There was reverse causality between MASLD and GERD in European population, while there was bidirectional causality between a proxie for MASLD (ALT) and GERD in East Asian population. This study can provide novel insights into cross-ethnic genetic research on MASLD and GERD.
众多观察性研究显示,代谢功能障碍相关脂肪性肝病(MASLD)与胃食管反流病(GERD)之间可能存在关联。然而,因果关系尚不清楚。本研究利用全基因组关联研究(GWAS)的遗传数据,探讨欧洲和东亚人群中MASLD与GERD之间的因果关系。
本研究采用双向双样本孟德尔随机化(MR)方法。所有疾病数据均来自GWAS数据库,并选择与暴露密切相关的单核苷酸多态性作为工具变量。主要采用逆方差加权(IVW)方法评估暴露与结局之间的因果关系。最后,进行敏感性分析以确保结果的稳健性。

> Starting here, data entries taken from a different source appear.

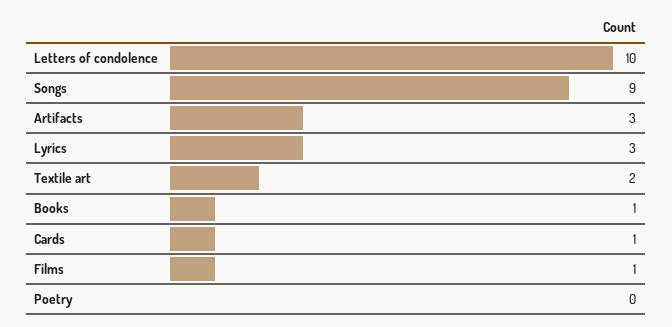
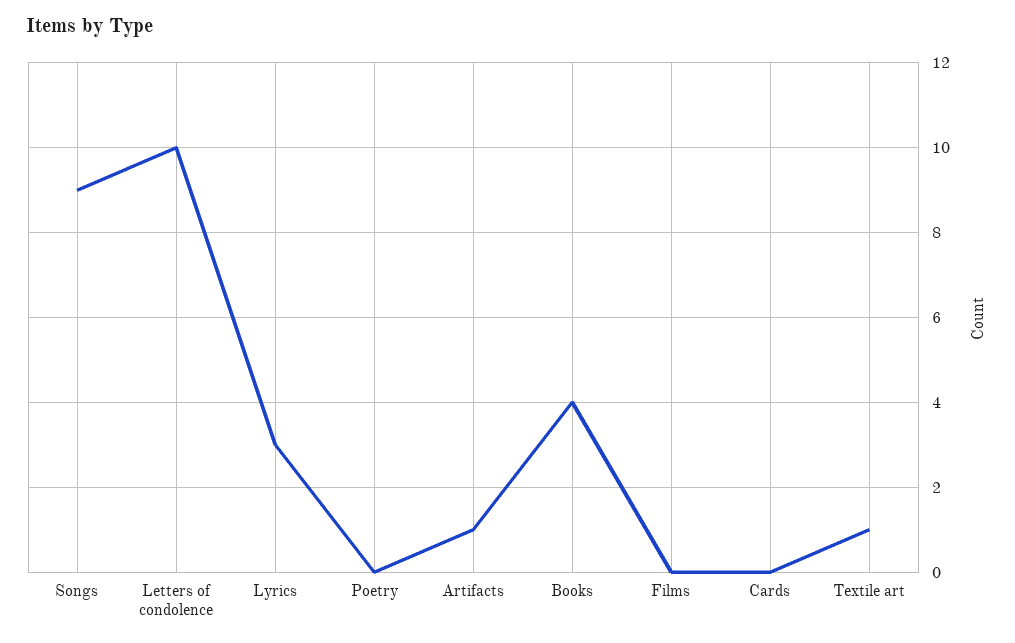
  {
    "Letters of condolence": 10,
    "Songs": 9,
-   "Artifacts": 3,
+   "Artifacts": 1,
    "Lyrics": 3,
-   "Textile art": 2,
+   "Textile art": 1,
-   "Books": 1,
+   "Books": 4,
-   "Cards": 1,
+   "Cards": 0,
-   "Films": 1,
+   "Films": 0,
    "Poetry": 0
  }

IVW估计表明,欧洲人群中的非酒精性脂肪性肝病(NAFLD)(比值比(OR)=1.054,95%置信区间(CI),0.966 - 1.150,P = 0.236)和肝脏脂肪百分比(OR = 0.977,95%CI,0.937 - 1.018,P = 0.258)与GERD风险升高无关。然而,欧洲人群中的GERD与NAFLD风险增加相关(OR = 1.485,95%CI,1.274 - 1.729,P < 0.001)和肝脏脂肪百分比(OR = 1.244,95%CI,1.171 - 1.321,P < 0.001)。此外,东亚人群的IVW分析显示,丙氨酸氨基转移酶(ALT)与GERD风险增加相关(OR = 2.305,95%CI,1.241 - 4.281,P = 0.008),而天冬氨酸氨基转移酶(AST)对GERD风险无因果效应(OR = 0.973,95%CI,0.541 - 1.749,P = 0.926)。此外,GERD与ALT(OR = 1.007,95%CI,0.998 - 1.015,P = 0.123)或AST(OR = 1.004,95%CI,0.997 - 1.012,P = 0.246)之间的关联不显著。去除异常值后,观察到GERD与ALT之间存在显著相关性(OR = 1.009,95%CI,1.001 - 1.016,P = 0.020)。
欧洲人群中MASLD与GERD之间存在反向因果关系,而东亚人群中MASLD的一个替代指标(ALT)与GERD之间存在双向因果关系。本研究可为MASLD和GERD的跨种族遗传研究提供新的见解。